Lastly, there is an all-important extra-legal principle that has been incorporated into our legal system.  It was established approximately 3,500 years ago and carried forward by the Romans, and later by the Teutonic tribes that took over the Roman Empire beginning in the 5th century AD.  This wise principle states, “Honor your father and your mother.”  No one would think that this precept means honor anyone who loves you and provides for your needs.  Clearly, it's gender-specific.

Typical proponents of same-sex marriage think that same-sex couples should be allowed to marry without interference from others because they love each other.  In addition, they believe we have two classes of people: (1) persons who prefer members of the opposite sex and (2) persons who prefer members of the same sex.  The first group may marry in accordance with their preferences.  The second group may not marry in accordance with their preferences.  Discrimination purportedly exists against the second group.

The logic of the above position has an enticing simplicity, but is it true?

First, marriage involves more than feelings or attitudes of the parties involved.  If it were subjective, then anyone could be "married," and it would no longer be an institution.  Justice S. Sotomayor hinted at this during her questioning of the attorneys against California’s Proposition 8 when she asked if any restrictions could be placed on marriage.  Could marriage be between a parent and his or her child?  Would polygamy implicitly be allowed if the restriction that marriage is between a man and a woman were lifted?  If the definition is open-ended and depends only on the feelings of the two parties intending to be married, then marriage loses all relevance in law or society.

Further, looking at the view that says that marriage is discriminatory, Justice A. Scalia asked attorney Ted Olson when this exclusion began.  His question understands that to be discriminatory against a class of persons, a law or an action must have been put in place at some point in time with the intent to discriminate.  For example, the 14th Amendment was a response to the Black Codes enacted in the former Confederate states after the Civil War.  Attorney Olson had to admit he had no specific date or occasion of exclusion.  Thus, marriage was never licensed and regulated to exclude anyone, just as calling a dog a "cocker spaniel" was never intended or created to exclude non-cocker spaniels from that designation.

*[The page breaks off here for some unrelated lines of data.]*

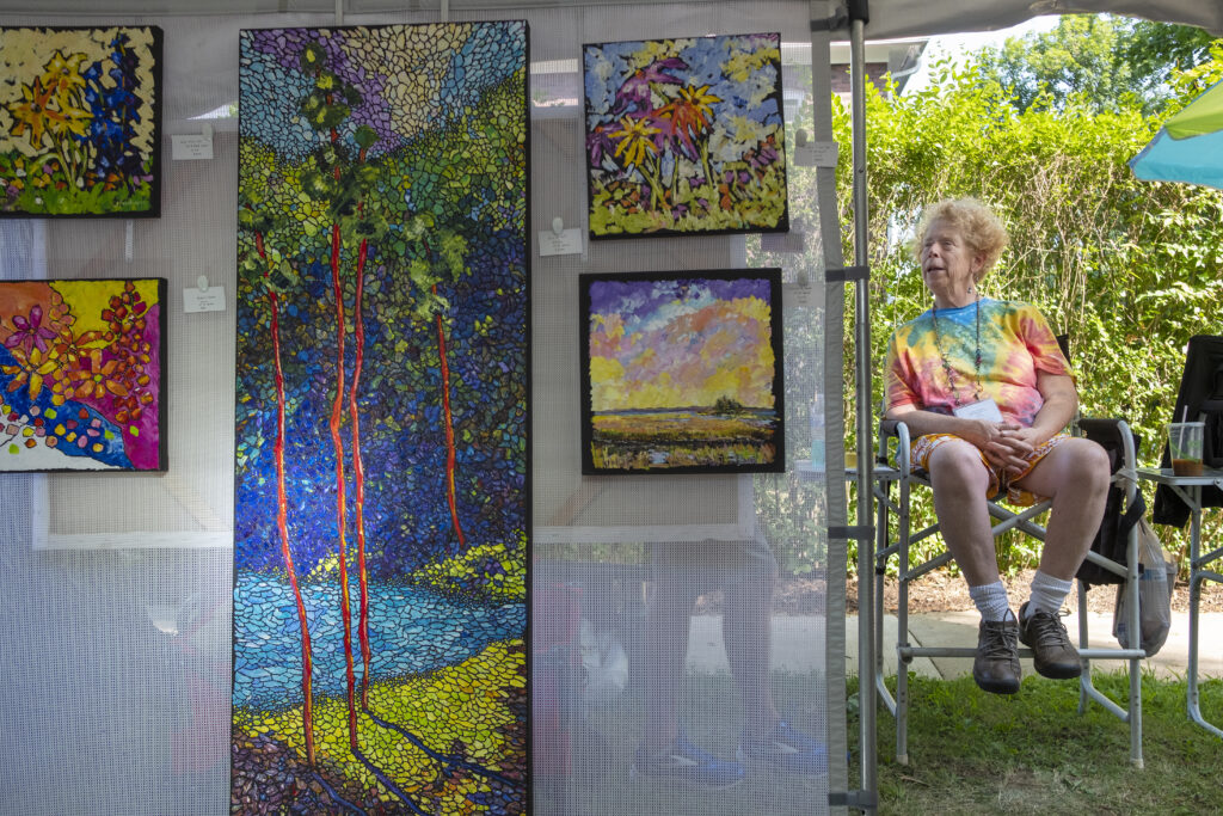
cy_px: 408
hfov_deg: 54.4
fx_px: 1189
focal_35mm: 35
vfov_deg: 37.9
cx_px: 612
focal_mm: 23
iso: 400
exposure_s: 1/250
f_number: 4
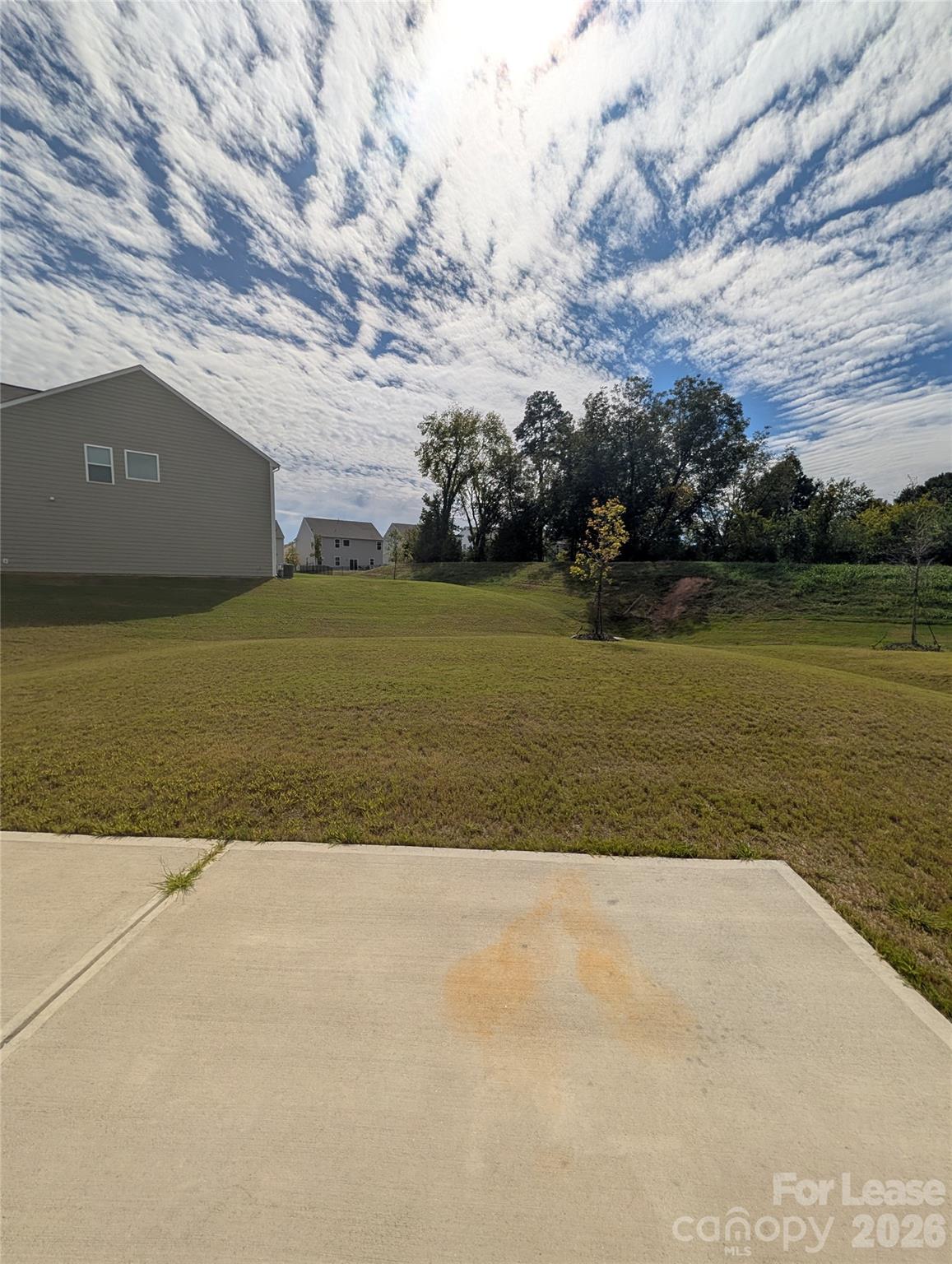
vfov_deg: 110.4
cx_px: 476
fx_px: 439
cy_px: 632
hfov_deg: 94.7
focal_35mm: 12
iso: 50
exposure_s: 1/11765
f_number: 1.7
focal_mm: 2.02
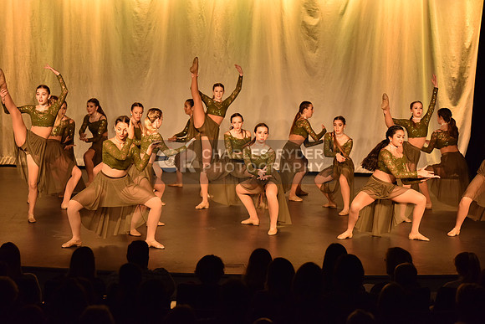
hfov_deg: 18.6
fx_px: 1482
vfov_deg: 12.5
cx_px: 242
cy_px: 162
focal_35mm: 110
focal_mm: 110
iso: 2000
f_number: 4
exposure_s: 1/250
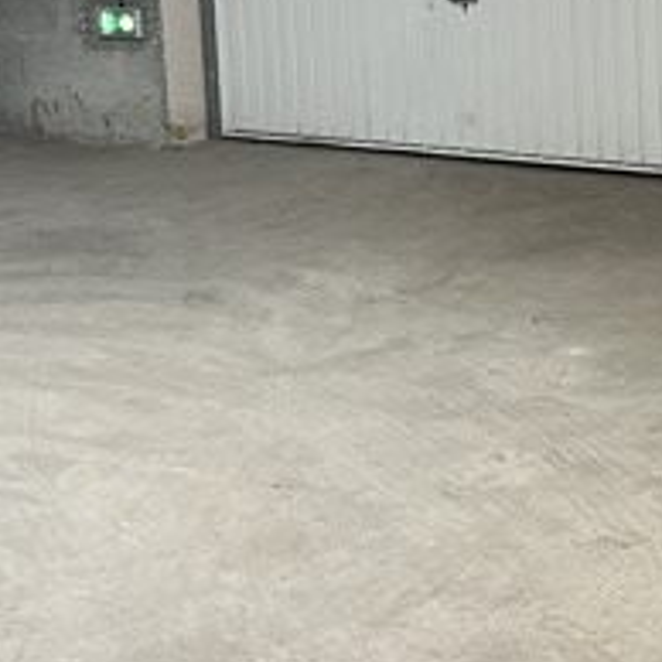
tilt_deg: -5.7
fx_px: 2055
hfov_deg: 18.3
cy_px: -38
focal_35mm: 95
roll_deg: +3.2
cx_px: 406
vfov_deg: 17.7
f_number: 1.6
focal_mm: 5.1
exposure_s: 1/50
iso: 200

Our last argument in support of traditional marriage is also definitional, but not “merely semantics.”  The argument would be that anyone – gay or straight – can enter into heterosexual marriage if he or she pleases to do so.  Thus, even if a homosexual male or female claims to be that way from birth, he or she would not be barred from marrying a member of the opposite sex because of that propensity.  If a homosexual male could find a female willing to marry him even though he is homosexual, there would not be any law forbidding that union.  Likewise, a lesbian could marry a male if the male were agreeable to marrying her.  Thus, sexual orientation would not be the basis of discrimination for participating in the traditional (eternal) definition of marriage.  People unsuited to be married together are getting married all the time based on the fact that one is a male and the other is a female.  Therefore, one's sexual orientation is not a bar to marriage.  The present definition of marriage does not discriminate against gays in the same ways that laws of an earlier period barred marriage of a black and a white even if they were heterosexual.  Present marriage laws deny no one his or her civil rights.

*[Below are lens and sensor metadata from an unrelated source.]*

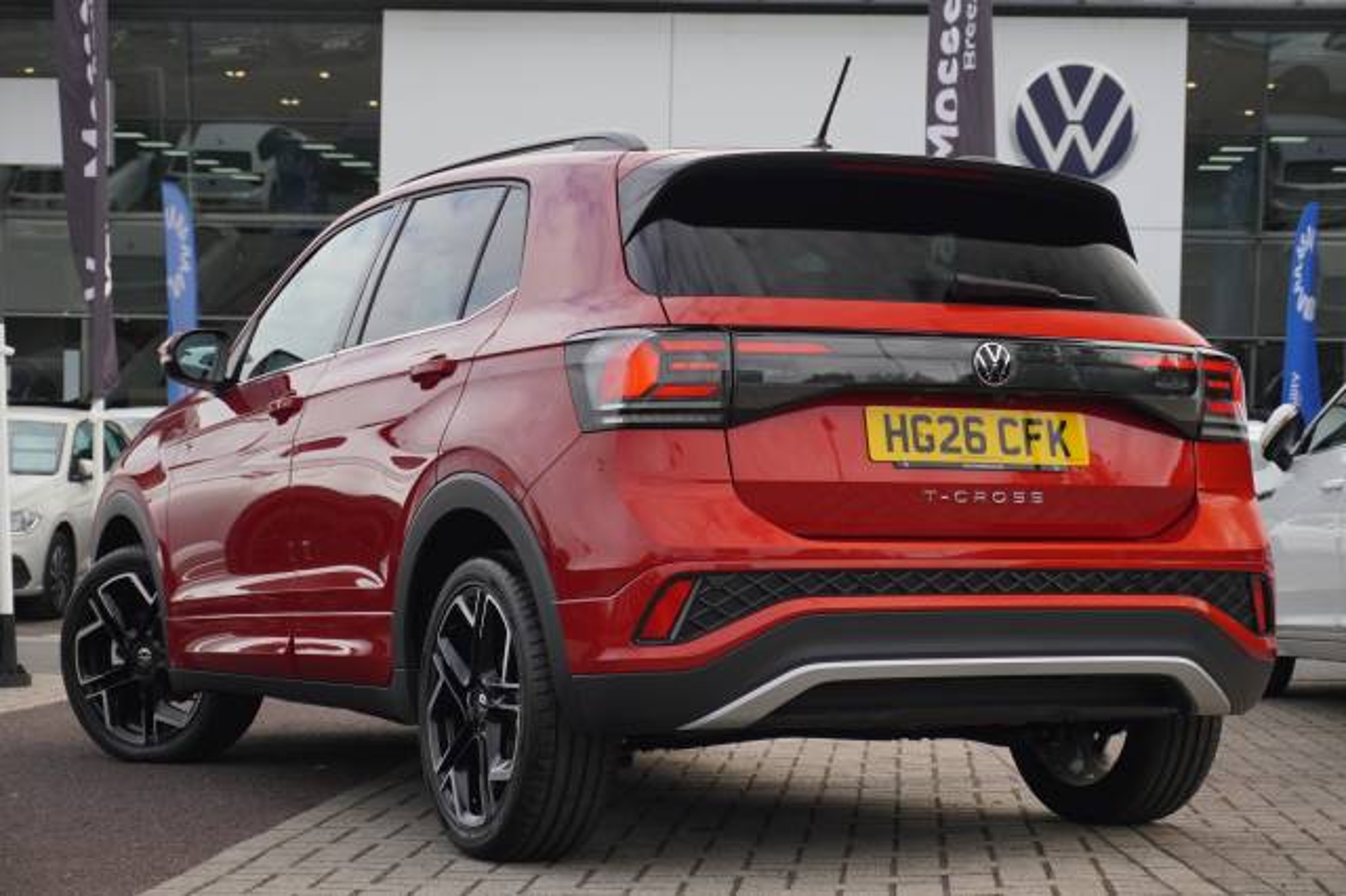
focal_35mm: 75
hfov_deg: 27.0
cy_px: 448
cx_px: 673
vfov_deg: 18.2
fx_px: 2803
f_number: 5.6
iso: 200
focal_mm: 50
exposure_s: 1/250
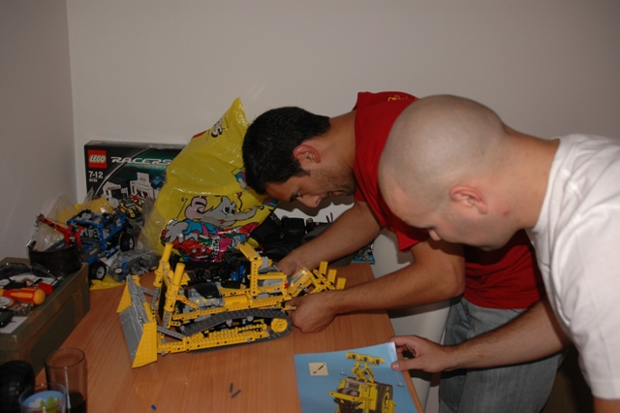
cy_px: 206
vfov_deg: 39.9
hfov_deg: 57.2
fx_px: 568
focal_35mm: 33
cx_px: 310
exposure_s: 1/60
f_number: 3.8
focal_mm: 22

Lastly, there is an all-important extra-legal principle that has been incorporated into our legal system.  It was established approximately 3,500 years ago and carried forward by the Romans, and later by the Teutonic tribes that took over the Roman Empire beginning in the 5th century AD.  This wise principle states, “Honor your father and your mother.”  No one would think that this precept means honor anyone who loves you and provides for your needs.  Clearly, it's gender-specific.